Transcribed page contents:
= = = = = = =

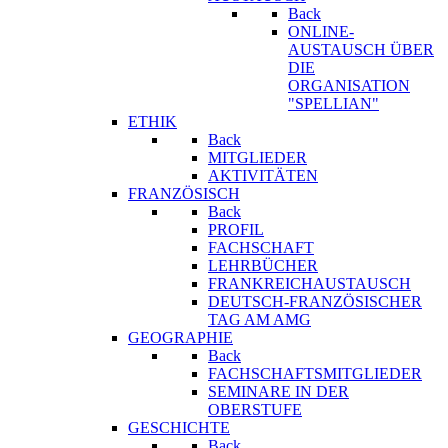
Back
ONLINE-
AUSTAUSCH ÜBER
DIE
ORGANISATION
"SPELLIAN"
ETHIK
Back
MITGLIEDER
AKTIVITÄTEN
FRANZÖSISCH
Back
PROFIL
FACHSCHAFT
LEHRBÜCHER
FRANKREICHAUSTAUSCH
DEUTSCH-FRANZÖSISCHER
TAG AM AMG
GEOGRAPHIE
Back
FACHSCHAFTSMITGLIEDER
SEMINARE IN DER
OBERSTUFE
GESCHICHTE
Back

= = = = = = =

◆ What needs to be done
Nothing but an exact repeat of the records, pictures excluded, belongs in the answer.

◆ Written reply
Back
ONLINE-
AUSTAUSCH ÜBER
DIE
ORGANISATION
"SPELLIAN"
ETHIK
Back
MITGLIEDER
AKTIVITÄTEN
FRANZÖSISCH
Back
PROFIL
FACHSCHAFT
LEHRBÜCHER
FRANKREICHAUSTAUSCH
DEUTSCH-FRANZÖSISCHER
TAG AM AMG
GEOGRAPHIE
Back
FACHSCHAFTSMITGLIEDER
SEMINARE IN DER
OBERSTUFE
GESCHICHTE
Back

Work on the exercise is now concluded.